HCA must pay $162 million for charity care problems

Healthcare giant HCA, based in Nashville, TN, must pay a Kansas City, MO, charitable foundation $162 million and undergo extensive auditing after a judge found that the for-profit hospital operator broke key agreements regarding charity care and capital expenditures in its billion-dollar purchase of hospitals from Health Midwest in 2002.

Judge John Torrence, JD, of the Circuit Court of Jackson County, MO, ruled that HCA, the nation’s largest investor-owned hospital company, did not spend as much money improving Health Midwest’s existing facilities as it said it would. The judge also ruled that HCA did not abide by an agreement to provide at least as much charity care to the community as the Health Midwest’s not-for-profit hospitals had provided before the sale. That amount was said to be $65 million annually.

The Health Care Foundation of Greater Kansas City (HCF) had sued HCA in October 2009 to ensure that it had complied with its more than $950 million obligation to charity care in the Kansas City area. The purpose of the lawsuit was to determine if HCA had complied with its obligations to make $450 million in capital improvements to existing Health Midwest facilities and provide over $500 million in charity care. HCF Chairman Karen Cox, RN, supported the ruling, saying “As a voice for the uninsured and underserved, the HCF Board of Directors felt it had the fiduciary responsibility to make sure that this population had been afforded the services promised to them through the sale of Health Midwest.”

HCA issued a statement saying it would appeal the decision. “Rather than simply put money into the repair of old facilities, we built two new hospitals, spending hundreds of millions of dollars to ensure this community has high quality care,” the company said in a written statement. “We believe we have complied with our agreement, exceeded our promises, and we continue to spend millions for the benefit of a community we love.”

Health Midwest had operated 11 not-for-profit hospitals in Missouri and Kansas before the sale.

--------------------------------

■ WORK ORDER ■
Using the article on the HCA charity care ruling, state how many not-for-profit hospitals Health Midwest operated before the sale.

--------------------------------

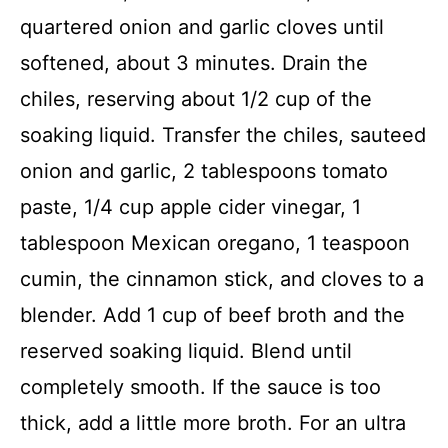
quartered onion and garlic cloves until
softened, about 3 minutes. Drain the
chiles, reserving about 1/2 cup of the
soaking liquid. Transfer the chiles, sauteed
onion and garlic, 2 tablespoons tomato
paste, 1/4 cup apple cider vinegar, 1
tablespoon Mexican oregano, 1 teaspoon
cumin, the cinnamon stick, and cloves to a
blender. Add 1 cup of beef broth and the
reserved soaking liquid. Blend until
completely smooth. If the sauce is too
thick, add a little more broth. For an ultra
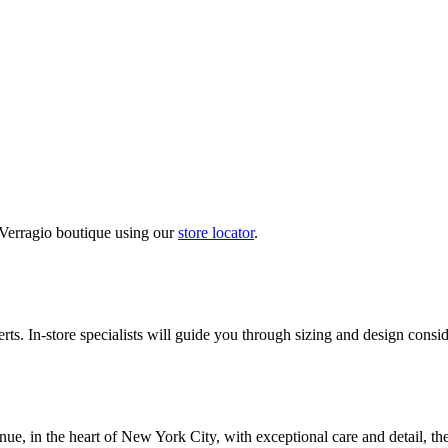
 Verragio boutique using our
store locator
.
ts. In-store specialists will guide you through sizing and design conside
nue, in the heart of New York City, with exceptional care and detail, th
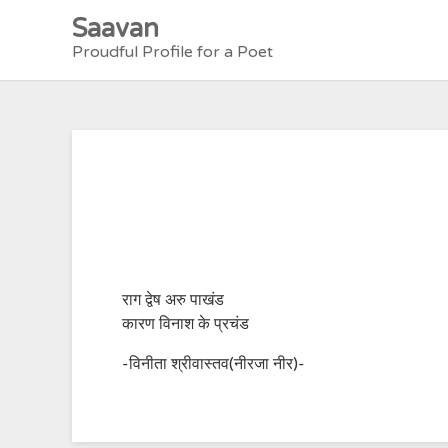
Skip
Saavan
to
Proudful Profile for a Poet
content
राग द्वेष अरु पाखंड
कारण विनाश के प्रचंड
-विनीता श्रीवास्तव(नीरजा नीर)-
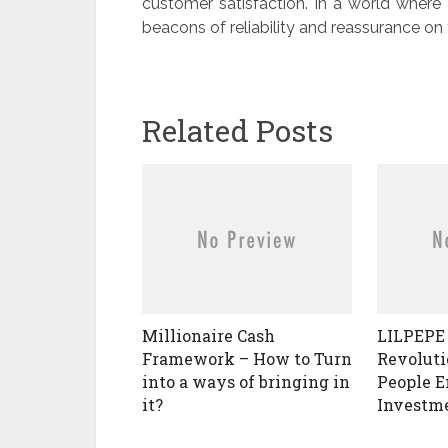
customer satisfaction. In a world where a
beacons of reliability and reassurance on 
Related Posts
Millionaire Cash
LILPEPE 
Framework – How to Turn
Revoluti
into a ways of bringing in
People 
it?
Investm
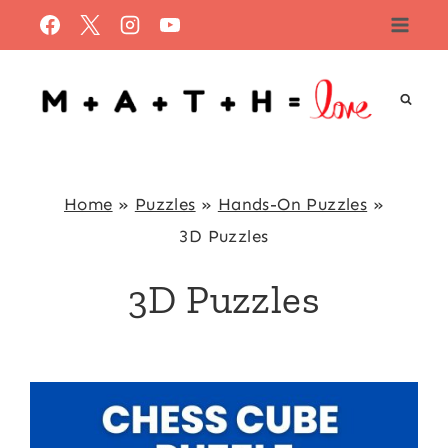
Skip
to
content
Home
»
Puzzles
»
Hands-On Puzzles
»
3D Puzzles
3D Puzzles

--------------------------------

■ REPLY ■
Health Midwest operated 11 not-for-profit hospitals in Missouri and Kansas before the sale.